DOCUMENT SECTION —
------------------------------------

Thursday, August 19, 2021

Richard Strauss: Elektra

Last night I attended a performance of Elektra by Richard Strauss, to a libretto by Hugo von Hofmannsthal. The production was directed by Krzysztof Warlikowski. The performance space was the second of the festival's large halls the Felsenreitschule also known as the "Haus für Mozart." The Felsenreitschule was the old Winter Riding Academy, converted to a concert hall from the 1960s.

The program for the concert is a hefty 175 page book, roughly half in German, half in English. I should have spent yesterday studying it! I am largely a newcomer to opera and wanted to see this performance largely because I am not familiar with the Strauss operas, excellent examples of early 20th century modernism. The director points out the historical context of the work, noting that only thirty years before the opera was first produced, in 1909, Heinrich Schliemann made his considerable archeological discoveries: the city of Troy actually existed! The world of Homer was real. Only a few years later Schliemann turned his attention to Mycenae, the setting of this opera, where he excavated the ruined city of Agamemnon. At the same time, Freud was uncovering the buried worlds of the unconscious. This is the context of the opera.

------------------------------------

JOBS —
A: Summarize the Elektra post above in two sentences.
B: Answer these questions from the Elektra post above:
(i) Who wrote the libretto for Elektra?
(ii) How many pages long is the program for the concert?
(iii) Which site, the setting of the opera, did Schliemann turn to after Troy?
C: Recast the paragraph of the Elektra post beginning "The program for the concert" as a brief bulleted list, keeping its main facts.

DATA SHOWN —
------------------------------------

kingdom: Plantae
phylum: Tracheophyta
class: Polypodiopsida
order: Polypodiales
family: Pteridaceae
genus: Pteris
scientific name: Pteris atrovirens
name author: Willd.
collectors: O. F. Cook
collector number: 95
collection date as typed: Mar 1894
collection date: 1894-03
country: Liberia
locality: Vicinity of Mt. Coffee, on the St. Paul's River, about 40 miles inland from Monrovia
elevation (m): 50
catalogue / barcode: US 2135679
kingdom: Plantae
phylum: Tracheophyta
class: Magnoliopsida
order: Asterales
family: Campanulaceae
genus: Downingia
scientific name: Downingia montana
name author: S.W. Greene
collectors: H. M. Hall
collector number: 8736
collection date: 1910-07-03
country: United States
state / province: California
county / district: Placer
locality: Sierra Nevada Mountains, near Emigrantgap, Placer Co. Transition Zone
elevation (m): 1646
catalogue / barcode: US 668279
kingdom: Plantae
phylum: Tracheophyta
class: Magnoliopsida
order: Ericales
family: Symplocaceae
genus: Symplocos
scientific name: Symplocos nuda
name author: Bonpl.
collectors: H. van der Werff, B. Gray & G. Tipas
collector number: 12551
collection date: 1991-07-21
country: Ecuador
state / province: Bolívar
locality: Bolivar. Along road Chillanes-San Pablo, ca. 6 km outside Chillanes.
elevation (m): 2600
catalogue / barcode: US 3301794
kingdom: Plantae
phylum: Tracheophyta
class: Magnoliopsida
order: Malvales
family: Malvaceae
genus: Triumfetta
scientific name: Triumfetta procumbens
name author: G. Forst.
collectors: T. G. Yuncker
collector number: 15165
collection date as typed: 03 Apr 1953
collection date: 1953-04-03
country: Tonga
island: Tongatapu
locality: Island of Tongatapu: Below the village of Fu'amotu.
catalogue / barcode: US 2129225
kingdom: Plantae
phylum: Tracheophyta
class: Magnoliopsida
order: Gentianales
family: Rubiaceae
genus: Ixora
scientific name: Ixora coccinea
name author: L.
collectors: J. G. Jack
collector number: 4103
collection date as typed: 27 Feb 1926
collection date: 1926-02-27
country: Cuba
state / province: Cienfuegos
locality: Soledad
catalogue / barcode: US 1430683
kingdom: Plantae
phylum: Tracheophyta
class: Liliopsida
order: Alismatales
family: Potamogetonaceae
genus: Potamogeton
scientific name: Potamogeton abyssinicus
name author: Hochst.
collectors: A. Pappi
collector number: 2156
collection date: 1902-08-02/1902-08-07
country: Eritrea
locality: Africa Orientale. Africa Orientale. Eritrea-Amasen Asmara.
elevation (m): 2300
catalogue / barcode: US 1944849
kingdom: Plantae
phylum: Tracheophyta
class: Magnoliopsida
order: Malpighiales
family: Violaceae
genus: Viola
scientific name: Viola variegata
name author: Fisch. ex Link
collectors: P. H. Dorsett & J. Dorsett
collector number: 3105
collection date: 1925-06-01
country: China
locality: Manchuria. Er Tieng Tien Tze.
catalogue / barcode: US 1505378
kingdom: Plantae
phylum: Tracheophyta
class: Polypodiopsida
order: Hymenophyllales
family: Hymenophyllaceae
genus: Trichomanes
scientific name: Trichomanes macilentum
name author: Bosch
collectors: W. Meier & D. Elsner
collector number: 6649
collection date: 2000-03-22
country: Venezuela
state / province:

------------------------------------

ANSWERS TO EACH TASK —
A: The writer attended a performance of Richard Strauss's Elektra, with a libretto by Hugo von Hofmannsthal and direction by Krzysztof Warlikowski, in the Felsenreitschule, a former Winter Riding Academy converted to a concert hall. Largely new to opera, the writer notes that the director places the work in the context of Heinrich Schliemann's archeological discoveries at Troy and Mycenae and of Freud's uncovering of the unconscious.

B:
(i) Hugo von Hofmannsthal
(ii) 175 pages
(iii) Mycenae

C:
- The program is a 175-page book, roughly half in German and half in English.
- The writer is largely new to opera and came to see this performance because of unfamiliarity with the Strauss operas, which are examples of early 20th-century modernism.
- The director sets the work in its historical context:
  - Thirty years before the opera was first produced, Heinrich Schliemann's discoveries showed that Troy, and the world of Homer, were real.
  - A few years later, Schliemann excavated Agamemnon's ruined city at Mycenae, the setting of the opera.
  - At the same time, Freud was uncovering the buried worlds of the unconscious.